• **Что требуется сделать**
Скопируйте без изменений фрагмент предоставленного текста: начните с того места, где стоят слова «Жертвы расизма, жестокости, сексизма», и остановитесь после слов «или позитивной дискриминацией.».

• **Предоставленный текст**
_____
В определенном смысле негативно понимаемую свободу («свободу от», liberty) можно приравнять к комфорту. Активист борется за раскрепощение своего и себе подобных, ценитель комфорта бежит от обусловленности, ищет независимости от всего, кроме своих желаний.
Нередко вырождающаяся аристократия видит в слугах своих палачей. Но не в революционном значении (такое ей даже не приходит в голову), а в сугубо приземленном — как мучителей, которые слишком долго несут еду, слишком неторопливо исполняют поручения, глупы, невежественны и безобразны. Так распускаются цветы каприза и комфорта.
Аналогичная динамика наблюдается и в освобождении. Одиозные понятия трактуются всё более широко. Например, «агрессия» и «насилие», когда-то четко определенные научно и юридически, в манипуляциях активистов превратились в новую редакцию фашизма. «Агрессией», «насилием» и «фашизмом» маркируется решительно все, что не нравится обличителю.
Консилиум врачей решает, разрешить ли идущему на поправку герою гулять снаружи лечебного корпуса. Парадоксально, но в агрессии (еще и бессознательной) обвиняют саму жертву агрессии, которую медицинское сопровождение лишило элементарных свобод. Стоило герою начать разговор о возвращении к нормальному существованию, его немедленно обвинили в (подсознательной) агрессии.
Доктора не поделились с пациентом ни щепоткой контроля. Однако ненасытность власть предержащих нисколько не больше ненасытности борцов за права. Активисты блестяще переняли прием оборачивания, когда палач и жертва меняются местами.
Еще исследователи садомазохизма отмечали, что власть жертвы не уступает власти палача. В более широком социальном пласте диспозиция палача и жертвы определяется силовым полем, то есть источником власти. Это больше не функциональное отношение, а производная дискурса.
Жертвы расизма, жестокости, сексизма перенимают методологию своих истязателей и обращают ее против них же, только сойдя на несколько иерархических ступеней вниз. Это называется симметричным ответом или позитивной дискриминацией.
Дилетантам кажется, что изогнутую пластину можно исправить, выгнув ее в обратную сторону. Это не так. Есть лишь одна возможность восстановления: поместить пластину под пресс, то есть создать условия интенсивного навязывания паритета, а не выгибать ее в обратную сторону.
_____
• **Предоставленный материал**
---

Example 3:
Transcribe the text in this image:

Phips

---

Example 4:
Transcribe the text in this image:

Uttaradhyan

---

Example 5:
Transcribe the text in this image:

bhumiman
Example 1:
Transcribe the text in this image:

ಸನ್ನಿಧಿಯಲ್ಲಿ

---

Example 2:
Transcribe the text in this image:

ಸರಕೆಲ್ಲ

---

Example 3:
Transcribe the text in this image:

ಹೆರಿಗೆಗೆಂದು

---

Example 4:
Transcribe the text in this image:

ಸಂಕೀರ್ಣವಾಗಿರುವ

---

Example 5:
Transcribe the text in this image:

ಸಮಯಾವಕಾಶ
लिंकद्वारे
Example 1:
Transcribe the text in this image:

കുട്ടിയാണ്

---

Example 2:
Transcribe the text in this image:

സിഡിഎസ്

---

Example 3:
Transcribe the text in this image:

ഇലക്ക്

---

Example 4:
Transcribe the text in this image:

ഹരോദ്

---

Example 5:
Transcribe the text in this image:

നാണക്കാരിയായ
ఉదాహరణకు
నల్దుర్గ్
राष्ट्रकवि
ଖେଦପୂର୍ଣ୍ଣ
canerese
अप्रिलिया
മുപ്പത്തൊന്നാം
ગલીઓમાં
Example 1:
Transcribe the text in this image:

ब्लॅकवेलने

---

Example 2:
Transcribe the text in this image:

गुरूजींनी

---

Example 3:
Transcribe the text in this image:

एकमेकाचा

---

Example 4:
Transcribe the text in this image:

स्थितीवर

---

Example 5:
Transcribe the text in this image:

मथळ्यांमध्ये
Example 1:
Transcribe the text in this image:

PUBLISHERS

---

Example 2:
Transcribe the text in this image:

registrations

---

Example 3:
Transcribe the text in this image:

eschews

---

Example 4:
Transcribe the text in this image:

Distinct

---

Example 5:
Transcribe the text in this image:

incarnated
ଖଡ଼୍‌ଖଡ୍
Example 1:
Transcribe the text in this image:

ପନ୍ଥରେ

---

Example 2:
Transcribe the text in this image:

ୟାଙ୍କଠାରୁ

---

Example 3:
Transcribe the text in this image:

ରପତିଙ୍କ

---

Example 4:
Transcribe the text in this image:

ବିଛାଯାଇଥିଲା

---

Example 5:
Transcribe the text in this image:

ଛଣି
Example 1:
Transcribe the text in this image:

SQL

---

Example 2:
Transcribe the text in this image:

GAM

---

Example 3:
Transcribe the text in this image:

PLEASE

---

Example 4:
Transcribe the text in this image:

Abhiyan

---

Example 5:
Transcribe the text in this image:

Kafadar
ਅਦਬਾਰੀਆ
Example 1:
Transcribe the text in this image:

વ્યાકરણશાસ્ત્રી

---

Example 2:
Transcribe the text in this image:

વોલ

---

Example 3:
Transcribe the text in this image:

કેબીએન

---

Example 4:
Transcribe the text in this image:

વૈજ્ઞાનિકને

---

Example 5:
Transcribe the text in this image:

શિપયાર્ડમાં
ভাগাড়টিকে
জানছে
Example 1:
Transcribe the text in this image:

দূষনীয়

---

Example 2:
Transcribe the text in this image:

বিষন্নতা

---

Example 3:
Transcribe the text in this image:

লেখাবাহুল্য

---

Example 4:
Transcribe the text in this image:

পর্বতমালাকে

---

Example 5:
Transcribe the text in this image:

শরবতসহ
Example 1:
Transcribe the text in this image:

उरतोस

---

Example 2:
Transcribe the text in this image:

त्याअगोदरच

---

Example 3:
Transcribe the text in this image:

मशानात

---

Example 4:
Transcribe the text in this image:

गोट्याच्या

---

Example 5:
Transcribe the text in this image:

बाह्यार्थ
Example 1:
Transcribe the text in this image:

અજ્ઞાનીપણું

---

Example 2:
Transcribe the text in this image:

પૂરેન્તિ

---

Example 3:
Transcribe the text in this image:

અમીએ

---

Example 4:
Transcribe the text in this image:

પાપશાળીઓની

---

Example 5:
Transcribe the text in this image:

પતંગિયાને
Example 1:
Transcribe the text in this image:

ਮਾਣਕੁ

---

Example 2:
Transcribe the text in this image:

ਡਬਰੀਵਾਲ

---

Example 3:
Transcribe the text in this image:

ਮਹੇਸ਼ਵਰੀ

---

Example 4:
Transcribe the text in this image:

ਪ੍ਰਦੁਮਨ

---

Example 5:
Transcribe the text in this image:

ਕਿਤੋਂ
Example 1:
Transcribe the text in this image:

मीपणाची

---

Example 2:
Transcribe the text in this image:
_____
• **Письменный ответ**
Жертвы расизма, жестокости, сексизма перенимают методологию своих истязателей и обращают ее против них же, только сойдя на несколько иерархических ступеней вниз. Это называется симметричным ответом или позитивной дискриминацией.